Quantification of DNA and protein biomarkers without amplification using AFM

In the following we propose to study quantification of DNA and protein biomarkers using atomic force microscopy (AFM). The primary goals are 1) quantification of DNA biomarkers of chronic myeloid leukemia (LIMK1) under 10 copies without amplification, 2) quantification of protein biomarkers in a single neuronal cell, 3) examining two types of AFM, NanoWizard III of JPK and TREC of Keysight (Agilent), and characterizing and optimizing two approaches. Parks group (Pohang University of Science and Technology (Postech), Republic of Korea) demonstrated that the detection limit of AFM can be dramatically enhanced when the whole area of a capture spot is scanned with the force-mapping mode, and the observed detection limit for the translocated gene (b2a2) is the single copy. Also, Parks group demonstrated previously that quantification of miR-134 in a single neuronal cell is possible with the same mode. The group will move forward to quantify a corresponding protein biomarker (LIMK1) in the single cell.

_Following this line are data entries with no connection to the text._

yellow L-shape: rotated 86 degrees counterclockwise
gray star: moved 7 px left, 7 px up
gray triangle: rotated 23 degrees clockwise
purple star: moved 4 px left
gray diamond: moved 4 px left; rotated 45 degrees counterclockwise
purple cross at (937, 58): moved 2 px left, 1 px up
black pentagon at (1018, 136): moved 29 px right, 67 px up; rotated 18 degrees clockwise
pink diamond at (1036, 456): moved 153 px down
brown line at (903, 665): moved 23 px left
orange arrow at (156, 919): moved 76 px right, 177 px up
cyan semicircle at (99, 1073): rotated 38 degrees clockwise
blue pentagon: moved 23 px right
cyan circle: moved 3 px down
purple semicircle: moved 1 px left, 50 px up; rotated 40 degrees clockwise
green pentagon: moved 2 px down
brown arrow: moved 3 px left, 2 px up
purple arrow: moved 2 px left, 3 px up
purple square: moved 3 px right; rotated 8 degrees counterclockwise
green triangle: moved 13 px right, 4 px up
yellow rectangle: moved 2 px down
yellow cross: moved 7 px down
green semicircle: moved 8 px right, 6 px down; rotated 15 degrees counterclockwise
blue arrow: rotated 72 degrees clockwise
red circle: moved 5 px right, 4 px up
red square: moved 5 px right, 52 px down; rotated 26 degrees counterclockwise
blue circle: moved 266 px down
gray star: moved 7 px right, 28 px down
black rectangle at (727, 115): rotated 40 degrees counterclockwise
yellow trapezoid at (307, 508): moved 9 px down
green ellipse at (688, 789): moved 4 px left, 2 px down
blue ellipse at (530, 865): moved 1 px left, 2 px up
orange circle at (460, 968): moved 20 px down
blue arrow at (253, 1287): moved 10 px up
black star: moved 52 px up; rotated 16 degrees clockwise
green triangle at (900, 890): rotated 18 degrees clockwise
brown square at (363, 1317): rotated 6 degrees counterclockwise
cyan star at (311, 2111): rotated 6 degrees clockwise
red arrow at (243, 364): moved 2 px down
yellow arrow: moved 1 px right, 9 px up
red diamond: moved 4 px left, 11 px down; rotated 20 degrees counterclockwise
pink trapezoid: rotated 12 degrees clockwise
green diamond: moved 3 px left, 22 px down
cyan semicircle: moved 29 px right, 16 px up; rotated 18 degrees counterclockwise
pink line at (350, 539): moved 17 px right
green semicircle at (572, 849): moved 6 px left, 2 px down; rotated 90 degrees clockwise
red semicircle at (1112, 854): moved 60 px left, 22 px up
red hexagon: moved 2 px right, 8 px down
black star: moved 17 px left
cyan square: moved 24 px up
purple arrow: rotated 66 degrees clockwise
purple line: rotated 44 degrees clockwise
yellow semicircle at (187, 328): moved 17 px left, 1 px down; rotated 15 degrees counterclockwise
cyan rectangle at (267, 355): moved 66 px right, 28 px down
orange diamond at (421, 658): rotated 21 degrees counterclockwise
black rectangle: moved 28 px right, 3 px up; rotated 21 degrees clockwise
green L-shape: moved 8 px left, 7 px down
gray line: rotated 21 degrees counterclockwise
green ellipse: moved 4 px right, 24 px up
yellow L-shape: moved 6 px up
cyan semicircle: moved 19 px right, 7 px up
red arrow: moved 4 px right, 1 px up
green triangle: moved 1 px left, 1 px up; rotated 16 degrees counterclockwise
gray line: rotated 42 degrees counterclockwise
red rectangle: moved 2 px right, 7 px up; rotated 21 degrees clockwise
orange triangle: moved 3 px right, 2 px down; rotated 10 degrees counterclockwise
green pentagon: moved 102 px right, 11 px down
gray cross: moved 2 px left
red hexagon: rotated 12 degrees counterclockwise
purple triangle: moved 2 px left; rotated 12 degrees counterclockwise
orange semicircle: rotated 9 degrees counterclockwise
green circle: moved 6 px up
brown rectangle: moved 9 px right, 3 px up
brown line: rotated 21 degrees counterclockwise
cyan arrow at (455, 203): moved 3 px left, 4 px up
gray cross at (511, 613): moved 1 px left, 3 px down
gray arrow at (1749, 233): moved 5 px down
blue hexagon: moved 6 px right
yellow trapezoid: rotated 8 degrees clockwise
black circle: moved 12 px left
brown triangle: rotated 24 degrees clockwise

For this end, a small spot (5 microns in diameter) of the capture antibody will be fabricated, and a subsection of the spot will be scanned to count the captured LIMK1. Parks group will examine various parameters of Nanowizard III, whereas Hinterdorfers group (Johannes Kepler University Linz (JKU), Austria) will study biomarker distributions at the nano-scale using various high-resolution AFM techniques developed in his lab, such as molecular recognition imaging (TREC) and single molecular force spectroscopy, on functional nanoarrays. The accessibility of the affinity tags will be verified by single-molecule force spectroscopy studies, while simultaneous topography and recognition imaging (TREC) of the nanoarray will result in high-resolution maps of the molecular binding sites with a positional accuracy of few nanometres. The combination of high- resolution atomic force microscope recognition imaging with single molecule force spectroscopy provides a unique possibility for the detection of specific molecular recognition events, and allows to identify and localize specific binding sites with unprecedented resolution. The combined effort of the two groups will provide understanding on the molecular recognition process in depth and establish AFM as a tool for the highly sensitive biomarker quantification without amplification. PR_Abstract_eng

Our overall aim was: (i) to establish atomic force microscope as a tool to quantify DNA and protein biomarkers without amplification or fluorescence labeling, (ii) to understand the molecular recognition process during lateral mapping, and (iii) to find the most effective mapping modes for high reliability and short scanning time. For this, we utilized and tested the methods established in Park's group in Korea and in Hinterdorfer's group in Austria, and developed these strategies further in a collaborative and synergistic approach. Finally, the combined efforts of the two groups provided understanding on the molecular recognition process in depth, established AFM as a tool for the high sensitive biomarker quantification without amplification, and clarified the effective and reliable approaches for the use in a wider community with the implementation of our modifications.